WORK TO COMPLETE:
a: Reproduce the passage on the Paradise Papers word for word, from "We know that" up to and including "or no-tax countries.".
b: List every person the Paradise Papers passage mentions by name.
c: Summarize the passage on the Paradise Papers in three sentences.

PAGE EXTRACT:

========================================================================

We know that corporations use offshore tax havens to dodge their fair share of taxes. According to Gabriel Zucman, an economist at UC Berkeley and author of The Hidden Wealth of Nations: The Scourge of Tax Havens, American companies avoid paying $70 billion in taxes every year by parking their profits in low- or no-tax countries.
But the release of the Paradise Papers—thousands of documents leaked from Appleby, an offshore law firm that advises companies and the wealthy on using the tax code to their advantage and is a major player in this market—has shed some new light on the network of financial firms, lawyers, and accountants that make the system work. They’ve also exposed how some of the wealthiest people in the world use various trusts and shell companies to not only make a killing but also to keep their positions from the public’s view.
The most prominent example of this is probably Commerce Secretary Wilbur Ross’s holdings in a shipping company called Navigator, which is closely tied to an energy firm controlled by members of Vladimir Putin’s inner circle, including his son-in-law. Another member of that inner circle controlling the energy firm is Gennady Timchenko, a Russian billionaire on the Treasury Department’s sanctions list. Experts told NBC News that the relationship should have raised red flags, but it wasn’t fully disclosed during Ross’s confirmation process. Senator Richard Blumenthal said members of Congress “were under the impression that Ross had divested all of his interests in Navigator. Furthermore, he said, they were unaware of Navigator’s close ties to Russia.”

========================================================================

DATA EXTRACTS:

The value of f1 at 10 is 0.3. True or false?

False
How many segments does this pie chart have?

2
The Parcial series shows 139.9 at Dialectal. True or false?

========================================================================

ANSWERS FOR THE EXERCISE:
a:
We know that corporations use offshore tax havens to dodge their fair share of taxes. According to Gabriel Zucman, an economist at UC Berkeley and author of The Hidden Wealth of Nations: The Scourge of Tax Havens, American companies avoid paying $70 billion in taxes every year by parking their profits in low- or no-tax countries.

b:
Gabriel Zucman
Wilbur Ross
Vladimir Putin
Gennady Timchenko
Richard Blumenthal

c: Corporations use offshore tax havens to avoid taxes, and economist Gabriel Zucman estimates that American companies avoid paying $70 billion a year by parking profits in low- or no-tax countries. The Paradise Papers, thousands of documents leaked from the offshore law firm Appleby, have shed new light on the financial firms, lawyers, and accountants behind this system and on how some of the wealthiest people use trusts and shell companies to make money and keep their positions out of public view. The most prominent example is Commerce Secretary Wilbur Ross's holdings in the shipping company Navigator, which is closely tied to an energy firm controlled by members of Vladimir Putin's inner circle, a relationship that was not fully disclosed during Ross's confirmation process.